'Star Defense' Brings New Dimension to Classic Strategy Game
With "Star Defense" for iPhone and iPod touch, the basic rules of the tower defense genre remain: Build towers, arrange them just right, guard your base and sit back to watch the mayhem. However, this game puts it all on a 3-D spherical map that you navigate by pinching, zooming and spinning via the touchscreen.
06/18/09 4:00 AM PT
Just about every "tower defense"-style game ever made can be described like this:
You've got a base you need to protect. Wave after wave of bad guys keep on attacking it, running down a long and winding path before, I don't know, running face-first into the front door, or something. Point is, when they reach the gate, they do damage, and it's your job to strategically set up a bunch of defensive towers along that path and shoot, bomb, pummel and blaze them before they get to your doorstep. If your gauntlet fails to take down a certain number of attackers, you lose.

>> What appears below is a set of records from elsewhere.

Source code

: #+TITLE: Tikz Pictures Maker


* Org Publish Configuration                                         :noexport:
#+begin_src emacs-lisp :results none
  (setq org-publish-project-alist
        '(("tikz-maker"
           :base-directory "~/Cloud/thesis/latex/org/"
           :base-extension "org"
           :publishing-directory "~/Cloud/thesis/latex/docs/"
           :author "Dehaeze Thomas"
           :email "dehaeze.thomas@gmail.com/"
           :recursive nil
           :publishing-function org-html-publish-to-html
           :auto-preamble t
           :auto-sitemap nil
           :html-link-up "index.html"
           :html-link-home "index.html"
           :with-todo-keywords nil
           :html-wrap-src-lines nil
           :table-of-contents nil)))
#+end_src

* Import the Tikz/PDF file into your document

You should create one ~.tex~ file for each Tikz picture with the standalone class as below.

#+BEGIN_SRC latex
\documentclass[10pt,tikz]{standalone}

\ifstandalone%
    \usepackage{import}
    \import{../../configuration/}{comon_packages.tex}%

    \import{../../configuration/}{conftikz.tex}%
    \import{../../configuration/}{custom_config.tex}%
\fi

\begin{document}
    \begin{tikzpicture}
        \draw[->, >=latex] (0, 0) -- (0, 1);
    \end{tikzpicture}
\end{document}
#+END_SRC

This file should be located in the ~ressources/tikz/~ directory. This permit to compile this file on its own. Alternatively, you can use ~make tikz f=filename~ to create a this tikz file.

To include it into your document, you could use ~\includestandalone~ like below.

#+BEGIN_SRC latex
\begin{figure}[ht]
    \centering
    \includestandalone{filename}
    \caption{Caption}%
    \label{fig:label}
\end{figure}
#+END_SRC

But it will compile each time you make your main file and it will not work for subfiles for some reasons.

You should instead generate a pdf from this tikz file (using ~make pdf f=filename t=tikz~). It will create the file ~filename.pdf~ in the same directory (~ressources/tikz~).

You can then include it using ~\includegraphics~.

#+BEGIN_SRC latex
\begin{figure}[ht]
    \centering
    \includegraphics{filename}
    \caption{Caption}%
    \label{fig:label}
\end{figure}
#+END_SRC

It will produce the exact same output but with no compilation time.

This set-up leaves a lot of room for variation, and developers have played around with it on different platforms for years. The iPhone has several tower defense games available for it, the latest being "Star Defense."
Barbarians at the Gate
"Star Defense" doesn't waste much time with story or plot. After choosing a difficulty level, you're presented with a base to defend and $50 in the bank. The money is used to build new defensive towers to guard against waves of increasingly strong monsters. You get a few bucks more each time you destroy an enemy ("S'rath," they're called -- not much back story there either, except that they seem intent on attacking your base of space colonists).
There's some variety in the towers and what they're capable of. Some are designed for pure destruction; others are built to slow enemies down while the other towers do their worst. Position your guys accordingly. Once you've built towers in the most strategically important bottlenecks along the path, you can buy upgrades that improve power and range. As you progress in the game, more types of towers become available.
The S'rath themselves are varied as well in terms of appearances, strengths and weaknesses. You'll have to build a diverse portfolio of towers in order to succeed.
This probably sounds like just about every other tower defense game ever built. However, the unique thing "Star Defense" brings to the table is that the maps are three-dimensional. Each series of battles takes place on a little planetoid (most are spheres, but at least one's a cube), and you have to use the touchscreen to zoom in, out and around as you manage your defenses. It takes some getting used to, but it's more interesting than your typical flat map.
"Star Defense's" music and graphics are well-polished. These types of games don't really require much in the way of artistry in order to show you what's going on, but some added detail like what you see here makes it even more fun to watch stuff get blowed up good.
To me, a decent tower defense game is every bit as addictive as "Tetris," but with the added benefit of explosions and destruction. If you're familiar with the style, "Star Defense" is the one to have on your iPhone.
If you're not so familiar with the style but think you might be interested, try "TapDefense" first. It's a free iPhone/iPod touch game that isn't quite as well-crafted as "Star Defense," but it'll give you a good idea of what this sort of game is all about. If you have any sort of fun at all with it, the $6 upgrade to "Star Defense" will be worth it.